# 🤗 Database Setup

This notebook is used to upload the Huggingface Climate Policy Radar dataset to a Postgres table.

Refer to README.md for instructions on setting up the Postgres database.

In [4]:
import os
import regex as re
from tqdm.notebook import tqdm
import pandas as pd
import numpy as np
import pgai
import torch
import glob
from transformers import AutoTokenizer, AutoModel, AutoModelForMaskedLM
from datasets import load_dataset, Features, Value
import sys

# Add the project root directory to the Python path
notebook_dir = os.path.dirname(os.path.abspath('__file__'))
project_root = os.path.abspath(os.path.join(notebook_dir, '../..'))
if project_root not in sys.path:
    sys.path.insert(0, project_root)
    print(f"Added {project_root} to sys.path")
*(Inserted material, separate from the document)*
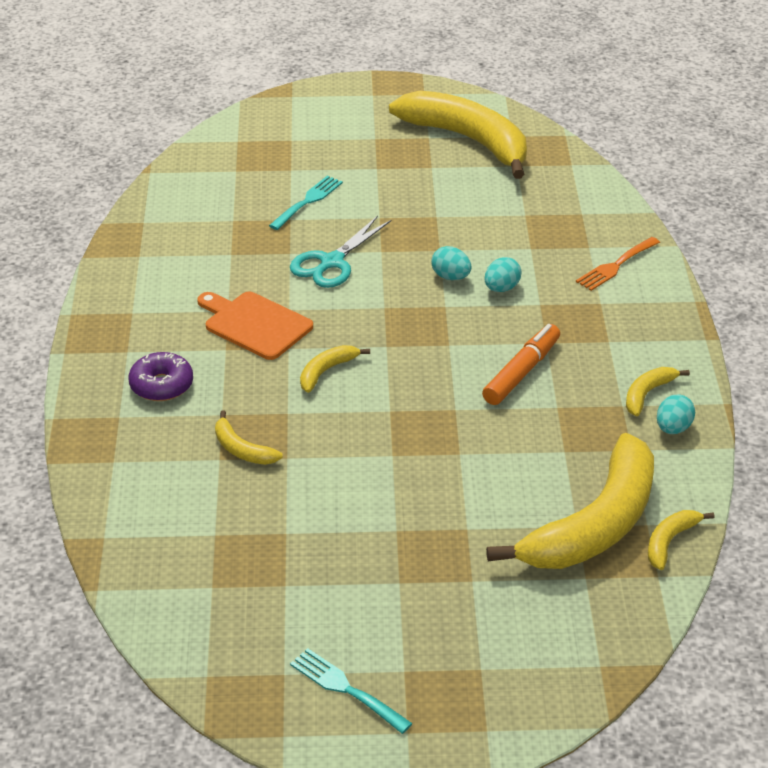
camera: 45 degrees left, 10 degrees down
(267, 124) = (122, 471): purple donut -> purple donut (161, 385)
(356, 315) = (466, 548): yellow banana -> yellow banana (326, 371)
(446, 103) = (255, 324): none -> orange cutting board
# Now import the functions from the root directory
from scripts.retrieval.functions import store_database_batched



## 1. Load the Huggingface dataset.

To access this dataset, you need a Huggingface account.

1. Input `huggingface-cli login` in the command line
2. Paste your access token

In [2]:
ds = load_dataset("ClimatePolicyRadar/all-document-text-data")
ds = ds["train"]
flat_ds = ds.flatten()

Resolving data files:   0%|          | 0/23 [00:00<?, ?it/s]

Loading dataset shards:   0%|          | 0/42 [00:00<?, ?it/s]

## 2. Save all chunks into the "climate_policy_radar" table.

The table contains all documents from the Climate Policy Radar dataset, with each row representing a chunk and all associated metadata stored in individual columns.

In [3]:
store_database_batched(flat_ds, num_chunks=len(flat_ds))

Inserting chunks into database:   0%|          | 0/180 [00:00<?, ?it/s]